A definite challenge has been to shift focus from the transformative aspects of our product and make clients to look past the obvious, conventional security applications. It has been difficulty to convince clients to take a leap of faith, trusting something that has not been tried before.
We really needed to understand how the value of our product would fit in and improve their business processes, driving real ROI across the enterprise. Our first enterprise client really gave us an opportunity to prove our product and value.
When did you first know Osprey was going to be a success?
There were many, but a major milestone was getting our first enterprise-grade client. Having a company several times larger than yours believe in your vision and understand the value proposition of your product, proves you’ve managed to build something good.
As a founder, you may not need this kind of feedback, especially if you’re caught in the moment of trying to build your vision. Maybe as a driven founder you do not – but your team definitely does. Knowing that the overtime they’ve put in over last few months amounted to something real (and big!) can motivate people better than anything.
Was it critical to start your company in Alberta?
Alberta can be under-valued when it comes to tech, as it is often overshadowed by the Oil & Gas industry. However, there are many skilled software engineers here and, while relatively small, the tech ecosystem is very well rounded. Also, being in a place that is a regional hub for Oil & Gas is definitely beneficial while developing a product that targets heavy industry: All the types of users of your system will be in your reach.

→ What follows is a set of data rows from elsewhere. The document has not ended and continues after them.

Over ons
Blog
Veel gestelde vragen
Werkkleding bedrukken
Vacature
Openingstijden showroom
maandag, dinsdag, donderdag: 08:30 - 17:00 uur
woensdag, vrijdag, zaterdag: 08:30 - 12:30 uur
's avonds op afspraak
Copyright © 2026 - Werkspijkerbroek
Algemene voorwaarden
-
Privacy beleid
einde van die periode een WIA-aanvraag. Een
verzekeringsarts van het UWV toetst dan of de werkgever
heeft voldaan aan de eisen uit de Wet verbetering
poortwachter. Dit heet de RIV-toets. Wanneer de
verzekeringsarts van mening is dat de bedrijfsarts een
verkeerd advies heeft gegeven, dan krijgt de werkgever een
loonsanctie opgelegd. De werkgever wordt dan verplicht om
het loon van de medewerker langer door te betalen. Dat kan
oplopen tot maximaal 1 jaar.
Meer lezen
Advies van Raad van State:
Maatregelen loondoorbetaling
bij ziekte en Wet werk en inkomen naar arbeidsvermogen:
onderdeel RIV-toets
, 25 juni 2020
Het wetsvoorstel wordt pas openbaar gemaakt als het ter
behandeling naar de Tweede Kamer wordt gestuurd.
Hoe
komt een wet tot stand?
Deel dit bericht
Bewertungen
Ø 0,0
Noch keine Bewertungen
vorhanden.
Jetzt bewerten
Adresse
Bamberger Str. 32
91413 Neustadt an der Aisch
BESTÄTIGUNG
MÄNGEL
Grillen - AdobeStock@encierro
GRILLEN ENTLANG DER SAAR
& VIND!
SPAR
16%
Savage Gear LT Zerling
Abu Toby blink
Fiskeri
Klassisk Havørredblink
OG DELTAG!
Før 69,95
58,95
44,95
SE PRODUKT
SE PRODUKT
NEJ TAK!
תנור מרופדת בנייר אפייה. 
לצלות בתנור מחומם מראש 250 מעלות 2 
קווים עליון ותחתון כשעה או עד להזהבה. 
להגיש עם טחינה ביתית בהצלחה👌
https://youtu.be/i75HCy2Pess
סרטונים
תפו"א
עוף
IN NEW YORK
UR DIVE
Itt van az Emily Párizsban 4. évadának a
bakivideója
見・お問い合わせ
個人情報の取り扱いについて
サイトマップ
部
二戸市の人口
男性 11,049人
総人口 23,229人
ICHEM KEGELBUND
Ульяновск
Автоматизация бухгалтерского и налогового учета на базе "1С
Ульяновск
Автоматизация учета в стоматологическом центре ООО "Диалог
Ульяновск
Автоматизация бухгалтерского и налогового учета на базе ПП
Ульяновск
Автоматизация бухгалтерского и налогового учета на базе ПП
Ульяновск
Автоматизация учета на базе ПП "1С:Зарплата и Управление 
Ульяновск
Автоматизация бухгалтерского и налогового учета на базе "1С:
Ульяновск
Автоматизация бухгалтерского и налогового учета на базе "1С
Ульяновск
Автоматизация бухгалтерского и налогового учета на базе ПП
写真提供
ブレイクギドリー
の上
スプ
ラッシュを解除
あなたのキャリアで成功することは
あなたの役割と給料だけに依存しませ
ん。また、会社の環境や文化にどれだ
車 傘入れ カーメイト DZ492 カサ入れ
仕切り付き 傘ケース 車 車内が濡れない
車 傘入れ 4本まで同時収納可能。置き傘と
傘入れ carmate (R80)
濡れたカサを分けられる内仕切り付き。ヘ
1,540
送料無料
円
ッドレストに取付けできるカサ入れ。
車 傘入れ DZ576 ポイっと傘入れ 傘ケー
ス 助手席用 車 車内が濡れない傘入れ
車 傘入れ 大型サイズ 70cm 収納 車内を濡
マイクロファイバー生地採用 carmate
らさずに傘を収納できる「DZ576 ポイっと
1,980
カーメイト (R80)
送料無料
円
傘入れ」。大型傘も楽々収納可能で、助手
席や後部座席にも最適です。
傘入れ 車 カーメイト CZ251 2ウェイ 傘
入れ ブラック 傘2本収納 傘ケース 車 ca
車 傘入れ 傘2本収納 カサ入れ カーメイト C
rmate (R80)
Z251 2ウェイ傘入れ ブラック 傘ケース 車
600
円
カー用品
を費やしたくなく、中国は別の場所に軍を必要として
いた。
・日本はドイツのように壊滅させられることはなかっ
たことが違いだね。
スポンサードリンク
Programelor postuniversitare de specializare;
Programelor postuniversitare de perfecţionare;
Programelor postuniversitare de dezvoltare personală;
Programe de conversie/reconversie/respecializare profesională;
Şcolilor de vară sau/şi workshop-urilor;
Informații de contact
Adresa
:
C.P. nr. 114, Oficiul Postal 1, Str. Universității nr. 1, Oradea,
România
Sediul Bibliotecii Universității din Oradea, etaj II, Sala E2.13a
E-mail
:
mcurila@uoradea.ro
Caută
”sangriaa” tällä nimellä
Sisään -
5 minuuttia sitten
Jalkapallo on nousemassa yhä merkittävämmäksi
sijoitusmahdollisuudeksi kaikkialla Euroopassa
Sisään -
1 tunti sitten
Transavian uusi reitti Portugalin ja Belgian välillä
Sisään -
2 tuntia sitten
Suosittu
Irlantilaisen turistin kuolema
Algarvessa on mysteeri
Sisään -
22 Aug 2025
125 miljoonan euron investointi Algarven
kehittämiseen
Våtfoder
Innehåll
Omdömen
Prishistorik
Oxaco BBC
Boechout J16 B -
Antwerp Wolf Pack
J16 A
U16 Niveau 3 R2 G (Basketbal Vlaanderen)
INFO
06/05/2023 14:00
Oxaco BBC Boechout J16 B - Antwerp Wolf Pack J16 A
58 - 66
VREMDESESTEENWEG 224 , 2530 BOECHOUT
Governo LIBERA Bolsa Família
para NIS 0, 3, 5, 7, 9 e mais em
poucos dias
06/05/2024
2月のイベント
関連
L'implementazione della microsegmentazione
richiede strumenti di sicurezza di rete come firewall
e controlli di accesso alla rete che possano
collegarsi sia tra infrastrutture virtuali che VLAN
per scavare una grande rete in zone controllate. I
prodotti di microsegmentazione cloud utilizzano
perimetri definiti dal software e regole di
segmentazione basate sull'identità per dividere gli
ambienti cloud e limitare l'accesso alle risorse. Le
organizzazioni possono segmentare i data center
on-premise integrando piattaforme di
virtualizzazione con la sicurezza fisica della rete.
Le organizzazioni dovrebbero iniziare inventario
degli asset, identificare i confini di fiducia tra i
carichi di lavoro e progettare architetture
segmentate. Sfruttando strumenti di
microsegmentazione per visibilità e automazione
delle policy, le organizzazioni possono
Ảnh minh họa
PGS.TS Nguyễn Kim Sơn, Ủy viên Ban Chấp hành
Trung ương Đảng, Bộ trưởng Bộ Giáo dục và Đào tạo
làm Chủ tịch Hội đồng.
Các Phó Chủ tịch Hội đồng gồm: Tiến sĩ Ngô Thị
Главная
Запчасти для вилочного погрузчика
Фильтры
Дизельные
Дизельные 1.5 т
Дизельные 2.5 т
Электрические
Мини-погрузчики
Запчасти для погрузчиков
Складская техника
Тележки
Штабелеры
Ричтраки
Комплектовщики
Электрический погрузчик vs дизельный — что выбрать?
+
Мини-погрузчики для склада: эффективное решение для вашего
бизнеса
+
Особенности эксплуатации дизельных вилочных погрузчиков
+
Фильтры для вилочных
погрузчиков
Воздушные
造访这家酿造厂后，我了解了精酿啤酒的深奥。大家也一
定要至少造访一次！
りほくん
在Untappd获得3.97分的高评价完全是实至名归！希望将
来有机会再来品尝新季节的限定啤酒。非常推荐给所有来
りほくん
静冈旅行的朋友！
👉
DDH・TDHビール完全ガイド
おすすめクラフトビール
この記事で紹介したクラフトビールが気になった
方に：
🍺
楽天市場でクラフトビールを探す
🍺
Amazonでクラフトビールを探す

What’s one thing you can’t do without?
A great team. One of the most important lessons of the last few years is that you can’t build great things in isolation. Continued feedback is critical to making something that has an impact. You want to surround yourself with the best people you can find, and don’t shy away from getting people that are better than yourself. Get people that will challenge each other – and yourself. This is true for all sets of skills, not just technical. After all, you are building a company, not just a product.